In my opinion, these small files should get stored into a single block according to
each block belongs to only one file,just do like below: 1.use fsck command to get block info of file:
hadoop fsck /gavial/data/OB/AIR/PM25/201709/01/15_00.json -files -blocks
out put like this:
/gavial/data/OB/AIR/PM25/201709/01/15_00.json 521340 bytes, 1 block(s): OK
0. BP-1004679263-192.168.130.151-1485326068364:blk_1074920015_1179253 len=521340 repl=3
Status: HEALTHY
Total size: 521340 B
Total dirs: 0
Total files: 1
Total symlinks: 0
Total blocks (validated): 1 (avg. block size 521340 B)

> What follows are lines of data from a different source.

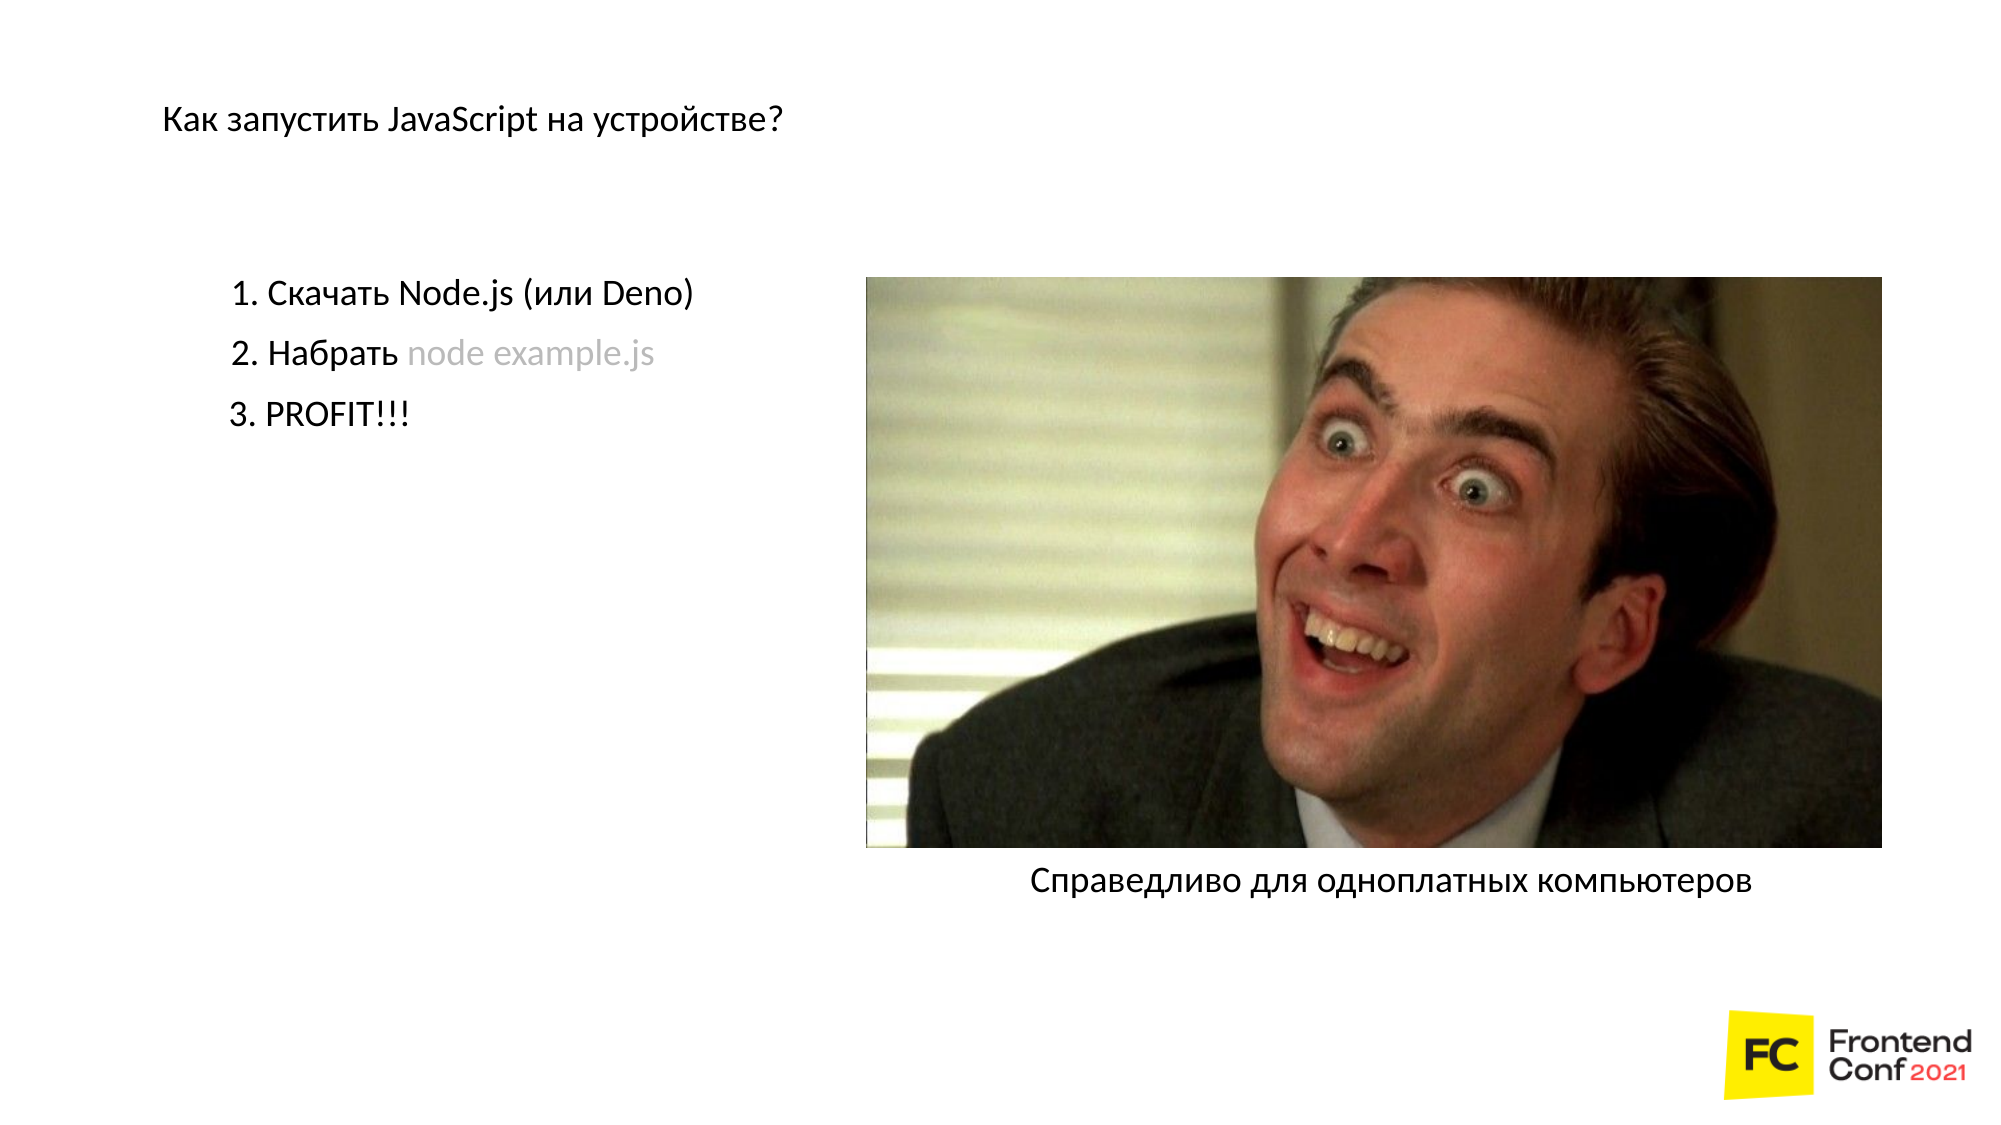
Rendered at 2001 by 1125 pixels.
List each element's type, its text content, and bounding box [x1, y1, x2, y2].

picture [0, 0, 2000, 1125]
text_box 3. PROFIT!!! [220, 381, 419, 442]
text_box 2. Набрать node example.js [223, 320, 672, 381]
text_box Справедливо для одноплатных компьютеров [1023, 848, 1762, 908]
text_box Как запустить JavaScript на устройстве? [155, 86, 793, 147]
text_box 1. Cкачать Node.js (или Deno) [223, 260, 703, 321]
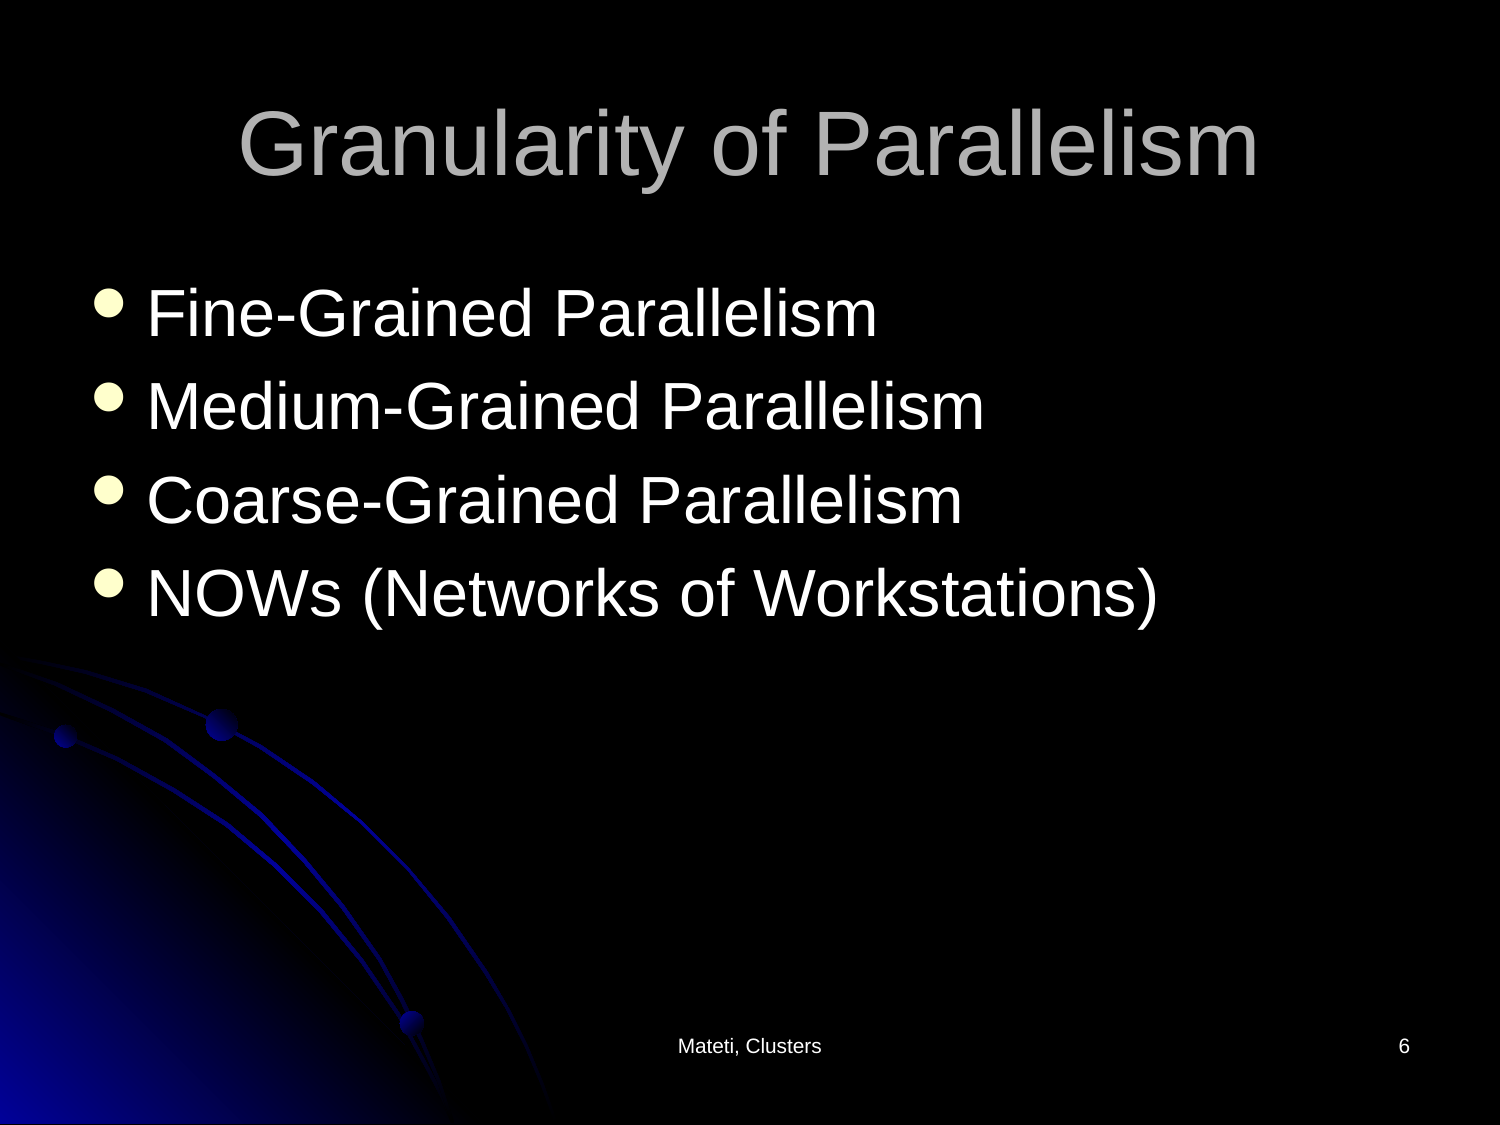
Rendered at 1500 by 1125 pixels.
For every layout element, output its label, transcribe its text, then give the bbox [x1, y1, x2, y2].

Minimally replicated blocks: 1 (100.0 %)
Over-replicated blocks: 0 (0.0 %)
block id is
blk_1074920015
2.use fsck command to show block status,out put like this
hdfs fsck -blockId blk_1074920015
Block Id: blk_1074920015
Block belongs to: /gavial/data/OB/AIR/PM25/201709/01/15_00.json
No. of Expected Replica: 3
No. of live Replica: 3
No. of excess Replica: 0
No. of stale Replica: 0
No. of decommission Replica: 0
No. of corrupted Replica: 0
Block replica on datanode/rack: datanode-5/default-rack is HEALTHY
Block replica on datanode/rack: datanode-1/default-rack is HEALTHY
obviously,the block belongs to only one file
Quoting from Hadoop - The Definitive Guide:
HDFS stores small files inefficiently, since each file is stored in a block, and block metadata is held in memory by the namenode. Thus, a large number of small files can eat up a lot of memory on the namenode. (Note, however, that small files do not take up any more disk space than is required to store the raw contents of the file. For example, a 1 MB file stored with a block size of 128 MB uses 1 MB of disk space, not 128 MB.) Hadoop Archives, or HAR files, are a file archiving facility that packs files into HDFS blocks more efficiently, thereby reducing namenode memory usage while still allowing transparent access to files.
Conclusion: Each file will get stored in a separate block.
Yes. when you store large number of small files, they get stored in a single block until the block has equal space to accommodate. But the inefficiency comes because for each of these small files, there will be an indexing entry(filename,block,offset) gets created in the namenode for each small file. This wastes up the memory reserved for metadata in the namenode if we have many small files instead of small number of very large files.
Below is what specified in Hadoop Definitive Guide:
Unlike a filesystem for a single disk, a file in HDFS that is smaller than a single block does not occupy a full block’s worth of underlying storage
For example, if you have 30 MB file and your block size is of 64 MB, then this file will get stored in one block logically, but in the physical file system, HDFS uses only 30 MB to store the file. The remaining 30 MB will be free to use.